Sunday, February 22, 2015

Canadian Gothic...

Canadian Gothic...  My laugh-out-loud photo of the morning :)

Hillary 5.0...

Hillary 5.0...  I found this article to be quite depressing, for two main reasons.  First, it reinforced the idea that Hillary is a serious candidate for president in 2016, and might even win.  Second, for the implications about the American electorate.  An excerpt:
Mark McKinnon, a friend and competitor of Spence and a media strategist with George W. Bush’s presidential campaigns, said: “Spence and Clark have a lot of experience refreshing established, well-known brands like AT&T, Coca-Cola and Wal-Mart. Should come in handy.”

Spence and Clark have been credited with creating three-dimensional personalities around otherwise dull consumer brands. At Coca-Cola, Clark spearheaded the “Share a Coke” campaign to put names such as Brittany and Zach on soda cans, a marketing move that boosted sales among millennials. Spence helped ­DoubleTree Hotels make the freshly baked chocolate chip cookies the chain serves guests upon check-in an icon for its sales pitch of warm comfort for beleaguered travelers.
Hillary is a mass-marketed product with a vast amount of money behind her campaign.  I wish I believed that a product marketing campaign wouldn't work for presidential politics, and that instead voters would rely on actual information about ideology, policy, etc.  But when I say it straight like that, I know – the marketing campaign will work.  And that's quite depressing...

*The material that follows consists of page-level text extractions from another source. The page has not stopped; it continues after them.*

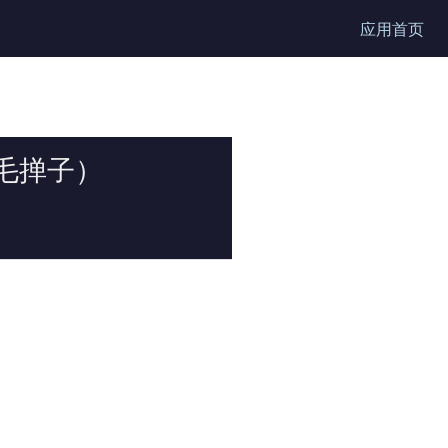
应用首页
n（毛掸子）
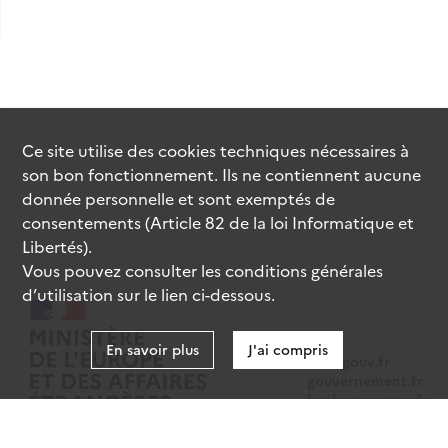
Ce site utilise des
cookies
techniques nécessaires à
son bon fonctionnement. Ils ne contiennent aucune
donnée personnelle et sont exemptés de
consentements (Article 82 de la loi Informatique et
Libertés).
Vous pouvez consulter les conditions générales
d’utilisation sur le lien ci-dessous.
En savoir plus
J'ai compris
data.gouv.fr
gouvernement.fr
legifrance.gouv.fr
service-public.fr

Curiosity is looking closely...

Curiosity is looking closely ... at the layered rocks I posted about a few days ago...

Near Antares...

Near Antares...  Via APOD, of course.  Full resolution version...

Geek: what does this regular expression do?

Geek: what does this regular expression do?
It validates email addresses, of course!  But only 99.9% of the time :)

10 Signs You're and Old Geek...

10 Signs You're an Old Geek...  I spotted this article on Fox News, and clicked over to read it.  It was so depressing.  The 10 alleged signs:
  • You still say “dial” the phone.  Check.  Yup, I do that.
  • You remember when state-of-the-art chips had dozens of transistors.  Well, yes, I do remember that.  But I also remember when there were no chips at all – and when transistors were rare and expensive beasties.  We relied on exotic devices called “vacuum tubes” – and I laugh out loud at the audio tweekies who are paying premium prices today for the awful distorted sound those primitive things produced.
  • You still consider “geek” to be an insult.  Well, no, I don't.  But I do remember when the word referred to sleazy performers in a carnival acts, like the one who bit the head off a chicken.  It's a mystery to me how it came to refer to technology buffs,
  • You know a third meaning for the word “brick.”  Check.  I owned one of those bricks.
  • You had a slide rule.  Yup, I owned a slide rule.  Several.  And today I have about 2,200 of them (I collect them).  But I didn't have a slide rule because calculators were too expensive – I had one because there were no calculators.  They hadn't been invented yet!
  • You owned a $5 digital watch.  Check.  What's your point?
  • You reveled in the epic Steve Jobs – Bill Gates interview from the 2007 D5 conference.  I only vaguely recall this interview.  It seems like recent history to me, not something I'd have to be old to note.  What is this author calling “old”, anyway?  30?
  • You were so sure we’d have a domed city on Mars by now.  Uh, no.  I was pretty darned sure there would be no such thing – the challenges are far from our ability to overcome them, even today.  A real geek would know this, I think.
  • You used punch cards.  Check.  But – I also remember when punch cards seemed like the bleeding edge of technology, replacing that old clunker punched paper tape.  I'll call your geek and raise you one.
  • You remember when: bubble memories, home computers, superconductivity, pen computing, PDAs, Betamax, heads-up displays and Gallium Arsenide were all going to be the next big thing. And you probably played with Tinker Toys, Erector Sets and wooden blocks growing up and you still spin vinyl in your basement when nobody’s around.  Well, yes to all that.  But I also remember wire recorders, portable vacuum-tube record players, lacquer 78 RPM records, and 7 transistor radios.
I guess all this makes me an ancient geek!

Lost and Found Beagle, part 2...

Lost and Found Beagle, part 2...  My brother Scott passed this along – a second video about the beagle in Schiphol Airport, in Amsterdam. I posted the first one last year sometime, and I had the same reaction then as now: if I ever fly to Amsterdam again, I want to lose something on purpose so this guy can find me!